===== SELECTED EXTRACT =====

Further, "a prison inmate has no general constitutional right to be free from being falsely accused in a misbehavior report. Boddie v. Schneider, 105 F.3d 857, 862 (2d Cir. 1997) (citing Freeman v. Rideout, 808 F.2d 949, 951 (2d Cir. 1986)). However, where a plaintiff has alleges that he was falsely accused in retaliation for engaging in a protected activity and that false accusation led to a deprivation of a liberty interest, his right to due process is implicated. Franco v. Kelly, 854 F.2d 584, 588-90 (2d Cir. 1988). As discussed above, Plaintiff has alleged a plausible retaliation claim against Defendant Quinn. The alleged retaliation involved the issuance of a disciplinary violation that led to Plaintiff's confinement in SHU. Thus, Plaintiff has alleged a plausible claim that Quinn violated his right to due process. Id.

An inmate also "ha[s] a due process right to a hearing before he may be deprived of a liberty interest on the basis of a misbehavior report." Boddie, 105 F.3d at 862 (citing Freeman v. Rideout, 808 F.2d at 951). In this case, after Quinn issued Plaintiff's misbehavior report, Plaintiff received a hearing, adjudicated by Defendant Redmond. Compl. ¶ 46. Plaintiff alleges that this hearing was a "farce" and alleges a due process claim against Redmond for his participation in it. Plaintiff asserts that Redmond's determination, a sentence of 120 days in SHU, was an excessive punishment imposed on Plaintiff only because Redmond was friends with Quinn. Id. at 47. Plaintiff claims that the sentence was retaliatory and supports this by referring to the fact that the disposition was lessened on appeal to only 14 days in SHU followed by 46 days in keeplock.

===== MATERIAL SUPPLIED =====

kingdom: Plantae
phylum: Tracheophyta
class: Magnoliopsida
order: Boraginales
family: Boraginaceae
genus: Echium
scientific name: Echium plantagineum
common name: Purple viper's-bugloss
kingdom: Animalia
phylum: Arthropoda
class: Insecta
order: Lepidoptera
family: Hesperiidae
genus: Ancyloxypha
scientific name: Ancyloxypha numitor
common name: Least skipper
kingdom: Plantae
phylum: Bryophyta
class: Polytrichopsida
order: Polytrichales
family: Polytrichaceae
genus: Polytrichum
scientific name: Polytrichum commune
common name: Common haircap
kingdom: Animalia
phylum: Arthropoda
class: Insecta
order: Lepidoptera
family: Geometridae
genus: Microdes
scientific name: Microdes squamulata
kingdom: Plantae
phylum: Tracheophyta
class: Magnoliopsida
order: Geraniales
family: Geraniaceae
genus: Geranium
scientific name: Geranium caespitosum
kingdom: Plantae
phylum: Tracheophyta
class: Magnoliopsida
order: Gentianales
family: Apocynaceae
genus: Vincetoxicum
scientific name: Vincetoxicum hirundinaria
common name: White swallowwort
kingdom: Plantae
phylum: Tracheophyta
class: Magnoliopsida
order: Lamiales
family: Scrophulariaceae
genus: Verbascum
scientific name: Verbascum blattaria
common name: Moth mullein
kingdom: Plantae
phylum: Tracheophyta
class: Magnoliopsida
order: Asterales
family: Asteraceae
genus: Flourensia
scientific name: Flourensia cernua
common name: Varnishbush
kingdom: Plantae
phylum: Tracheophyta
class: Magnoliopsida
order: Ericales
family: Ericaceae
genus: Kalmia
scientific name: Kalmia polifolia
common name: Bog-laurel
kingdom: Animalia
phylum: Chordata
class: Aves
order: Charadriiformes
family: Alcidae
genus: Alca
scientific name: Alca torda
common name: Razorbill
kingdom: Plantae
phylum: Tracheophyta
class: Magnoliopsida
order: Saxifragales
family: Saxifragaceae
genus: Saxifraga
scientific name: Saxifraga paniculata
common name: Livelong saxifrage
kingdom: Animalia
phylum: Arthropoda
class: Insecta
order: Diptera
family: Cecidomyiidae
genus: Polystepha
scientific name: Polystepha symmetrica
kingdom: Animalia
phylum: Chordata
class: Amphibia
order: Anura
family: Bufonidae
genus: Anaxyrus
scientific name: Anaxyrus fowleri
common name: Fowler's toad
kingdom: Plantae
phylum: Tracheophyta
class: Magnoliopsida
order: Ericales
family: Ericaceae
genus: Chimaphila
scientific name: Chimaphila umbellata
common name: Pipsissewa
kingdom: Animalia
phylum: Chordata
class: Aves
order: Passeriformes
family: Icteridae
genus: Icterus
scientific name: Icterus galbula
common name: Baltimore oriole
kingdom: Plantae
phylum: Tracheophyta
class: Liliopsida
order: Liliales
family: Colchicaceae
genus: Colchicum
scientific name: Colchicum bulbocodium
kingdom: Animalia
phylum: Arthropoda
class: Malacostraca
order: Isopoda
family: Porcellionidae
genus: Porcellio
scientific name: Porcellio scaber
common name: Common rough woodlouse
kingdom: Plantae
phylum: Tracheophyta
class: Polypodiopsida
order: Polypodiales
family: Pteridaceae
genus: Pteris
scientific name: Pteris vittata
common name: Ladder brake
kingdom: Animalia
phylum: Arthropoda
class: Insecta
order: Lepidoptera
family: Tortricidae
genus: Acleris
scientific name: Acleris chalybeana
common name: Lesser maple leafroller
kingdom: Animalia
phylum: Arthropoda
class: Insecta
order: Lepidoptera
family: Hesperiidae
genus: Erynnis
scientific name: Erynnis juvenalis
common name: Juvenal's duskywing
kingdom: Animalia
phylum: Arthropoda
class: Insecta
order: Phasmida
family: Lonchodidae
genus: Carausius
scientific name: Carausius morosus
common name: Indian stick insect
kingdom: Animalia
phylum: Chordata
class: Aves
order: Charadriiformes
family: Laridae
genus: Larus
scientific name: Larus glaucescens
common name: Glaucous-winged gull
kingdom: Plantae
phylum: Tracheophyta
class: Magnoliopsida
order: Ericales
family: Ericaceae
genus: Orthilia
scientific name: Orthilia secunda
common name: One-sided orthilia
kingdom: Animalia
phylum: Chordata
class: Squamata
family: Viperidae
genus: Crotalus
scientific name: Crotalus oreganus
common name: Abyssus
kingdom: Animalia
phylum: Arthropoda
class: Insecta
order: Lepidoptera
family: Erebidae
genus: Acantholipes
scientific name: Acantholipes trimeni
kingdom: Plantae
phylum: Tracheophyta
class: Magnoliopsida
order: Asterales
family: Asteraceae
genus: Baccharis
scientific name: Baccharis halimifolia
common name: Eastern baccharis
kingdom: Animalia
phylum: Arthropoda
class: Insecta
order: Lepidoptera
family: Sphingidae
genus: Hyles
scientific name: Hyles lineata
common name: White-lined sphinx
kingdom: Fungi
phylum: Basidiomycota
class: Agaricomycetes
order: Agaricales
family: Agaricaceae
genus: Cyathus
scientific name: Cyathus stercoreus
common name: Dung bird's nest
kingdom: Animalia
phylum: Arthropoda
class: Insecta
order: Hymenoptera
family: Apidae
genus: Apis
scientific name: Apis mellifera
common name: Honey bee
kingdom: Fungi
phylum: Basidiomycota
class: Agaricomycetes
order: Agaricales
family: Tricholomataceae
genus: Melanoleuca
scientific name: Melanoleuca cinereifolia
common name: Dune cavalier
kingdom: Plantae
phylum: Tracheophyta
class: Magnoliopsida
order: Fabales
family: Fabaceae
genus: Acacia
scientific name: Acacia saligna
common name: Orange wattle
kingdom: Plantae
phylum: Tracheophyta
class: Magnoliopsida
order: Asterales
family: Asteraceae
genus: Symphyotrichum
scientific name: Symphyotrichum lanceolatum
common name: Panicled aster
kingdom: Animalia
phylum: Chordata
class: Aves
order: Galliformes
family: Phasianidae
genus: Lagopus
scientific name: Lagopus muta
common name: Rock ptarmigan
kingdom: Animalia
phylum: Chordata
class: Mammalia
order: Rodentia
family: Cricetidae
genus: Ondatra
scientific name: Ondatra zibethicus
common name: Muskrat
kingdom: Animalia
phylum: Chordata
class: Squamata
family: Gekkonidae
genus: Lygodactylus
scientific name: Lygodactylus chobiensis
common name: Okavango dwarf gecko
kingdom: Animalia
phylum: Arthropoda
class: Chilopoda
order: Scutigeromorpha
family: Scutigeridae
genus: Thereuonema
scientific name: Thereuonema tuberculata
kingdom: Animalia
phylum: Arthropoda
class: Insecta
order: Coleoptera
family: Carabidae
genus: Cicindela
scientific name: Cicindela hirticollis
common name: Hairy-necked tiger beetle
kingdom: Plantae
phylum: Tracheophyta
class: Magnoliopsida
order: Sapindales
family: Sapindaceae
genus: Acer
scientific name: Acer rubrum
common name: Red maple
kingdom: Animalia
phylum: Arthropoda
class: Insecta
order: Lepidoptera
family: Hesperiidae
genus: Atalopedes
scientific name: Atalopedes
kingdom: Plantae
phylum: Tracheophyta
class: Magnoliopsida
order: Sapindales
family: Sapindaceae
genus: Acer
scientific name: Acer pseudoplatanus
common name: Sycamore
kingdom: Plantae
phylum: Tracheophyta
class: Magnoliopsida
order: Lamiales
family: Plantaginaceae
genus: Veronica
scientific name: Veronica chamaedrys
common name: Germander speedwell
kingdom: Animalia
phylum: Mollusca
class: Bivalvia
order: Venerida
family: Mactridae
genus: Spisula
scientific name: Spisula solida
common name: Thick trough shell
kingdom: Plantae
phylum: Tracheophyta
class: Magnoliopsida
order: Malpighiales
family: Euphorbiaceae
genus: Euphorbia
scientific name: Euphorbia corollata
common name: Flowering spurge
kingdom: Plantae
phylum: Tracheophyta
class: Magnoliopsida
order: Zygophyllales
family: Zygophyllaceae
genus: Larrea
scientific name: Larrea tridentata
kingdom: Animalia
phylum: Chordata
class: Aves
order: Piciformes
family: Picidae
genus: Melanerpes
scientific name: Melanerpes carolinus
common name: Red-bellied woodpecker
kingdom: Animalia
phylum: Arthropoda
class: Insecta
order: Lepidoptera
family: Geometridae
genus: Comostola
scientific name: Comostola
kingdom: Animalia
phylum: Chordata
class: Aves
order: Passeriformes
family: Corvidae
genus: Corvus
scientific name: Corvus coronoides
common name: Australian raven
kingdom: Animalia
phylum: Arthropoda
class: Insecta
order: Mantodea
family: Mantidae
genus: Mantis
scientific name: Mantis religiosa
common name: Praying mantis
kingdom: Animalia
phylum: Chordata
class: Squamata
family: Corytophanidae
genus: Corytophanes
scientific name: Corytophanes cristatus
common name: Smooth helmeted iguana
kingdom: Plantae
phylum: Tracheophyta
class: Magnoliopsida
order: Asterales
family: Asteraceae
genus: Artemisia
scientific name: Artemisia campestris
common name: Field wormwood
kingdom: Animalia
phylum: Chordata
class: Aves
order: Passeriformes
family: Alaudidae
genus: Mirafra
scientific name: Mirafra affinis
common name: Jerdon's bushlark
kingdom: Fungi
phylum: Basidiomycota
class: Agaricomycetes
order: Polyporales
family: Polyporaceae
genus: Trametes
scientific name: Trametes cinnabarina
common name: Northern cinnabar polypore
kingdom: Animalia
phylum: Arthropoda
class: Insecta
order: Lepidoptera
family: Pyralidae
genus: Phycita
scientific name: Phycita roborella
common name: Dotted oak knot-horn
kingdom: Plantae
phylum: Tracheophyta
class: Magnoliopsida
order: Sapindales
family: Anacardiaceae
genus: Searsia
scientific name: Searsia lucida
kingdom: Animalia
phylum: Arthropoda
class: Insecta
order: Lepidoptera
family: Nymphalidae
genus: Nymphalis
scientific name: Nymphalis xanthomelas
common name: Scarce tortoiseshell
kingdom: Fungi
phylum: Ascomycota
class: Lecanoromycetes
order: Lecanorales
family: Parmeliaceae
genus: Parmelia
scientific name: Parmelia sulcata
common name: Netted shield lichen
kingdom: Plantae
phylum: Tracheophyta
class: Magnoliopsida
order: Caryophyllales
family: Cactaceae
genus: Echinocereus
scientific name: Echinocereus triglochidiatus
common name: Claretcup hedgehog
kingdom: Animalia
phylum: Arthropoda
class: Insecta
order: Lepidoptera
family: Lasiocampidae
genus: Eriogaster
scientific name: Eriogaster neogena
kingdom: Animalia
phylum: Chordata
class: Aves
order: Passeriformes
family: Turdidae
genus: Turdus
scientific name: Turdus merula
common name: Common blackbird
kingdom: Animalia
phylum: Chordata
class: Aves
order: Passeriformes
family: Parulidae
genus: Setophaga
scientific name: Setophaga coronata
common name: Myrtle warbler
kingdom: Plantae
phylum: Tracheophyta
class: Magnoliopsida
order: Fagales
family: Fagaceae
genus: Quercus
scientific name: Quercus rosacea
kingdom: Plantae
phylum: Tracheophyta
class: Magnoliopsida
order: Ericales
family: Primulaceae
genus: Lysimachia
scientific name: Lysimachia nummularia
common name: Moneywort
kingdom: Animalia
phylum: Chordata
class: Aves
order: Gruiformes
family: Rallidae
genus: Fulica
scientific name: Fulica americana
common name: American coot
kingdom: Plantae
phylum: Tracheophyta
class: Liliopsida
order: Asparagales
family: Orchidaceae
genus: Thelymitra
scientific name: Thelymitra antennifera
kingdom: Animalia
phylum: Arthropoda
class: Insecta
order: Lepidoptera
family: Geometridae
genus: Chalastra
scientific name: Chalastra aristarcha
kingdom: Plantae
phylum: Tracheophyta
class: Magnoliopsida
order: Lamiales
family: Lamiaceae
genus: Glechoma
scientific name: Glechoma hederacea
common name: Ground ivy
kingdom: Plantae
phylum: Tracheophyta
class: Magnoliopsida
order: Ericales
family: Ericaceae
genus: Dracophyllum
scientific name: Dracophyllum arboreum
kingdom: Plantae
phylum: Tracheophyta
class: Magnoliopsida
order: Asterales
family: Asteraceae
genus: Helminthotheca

=====

= TASK REQUIREMENTS =
Extend the court opinion excerpt on the prisoner's due process claims, picking up after its final sentence.

= EXERCISE ANSWER =
In this Circuit, "[f]or a prison disciplinary proceeding to provide due process there must be, among other things, 'some evidence' to support the sanction imposed." Ortiz v. McBride, 380 F.3d 649, 655 (2d Cir. 2004) (quoting Gaston v. Coughlin, 249 F.3d 156, 163 (2d Cir. 2001)), cert. denied543 U.S. 1187 (2005). Accordingly, "judicial review of the written findings required by due process is limited to determining whether the disposition is supported by 'some evidence.'" Sira v. Morton, 380 F.3d 57, 69 (2d Cir. 2004) (quoting Superintendent v. Hill, 472 U.S. 445, 455 (1985)). "This standard is extremely tolerant and is satisfied if there is any evidence in the record that supports the disciplinary ruling." Id. (quoting Friedl v. City of New York, 210 F.3d 79, 85 (2d Cir. 2000)). Thus, the simple fact that Plaintiff's disposition was reduced on appeal is inadequate to support Plaintiff's claim against Redmond for violation of due process. On the other hand, there is "some evidence" to support Redmond's findings, namely Quinn's testimony regarding the underlying events leading to Plaintiff's being issued a violation. Finally, Plaintiff's claim that Redmond acted out of retaliation is entirely conclusory. Therefore, his claim against Redmond is dismissed.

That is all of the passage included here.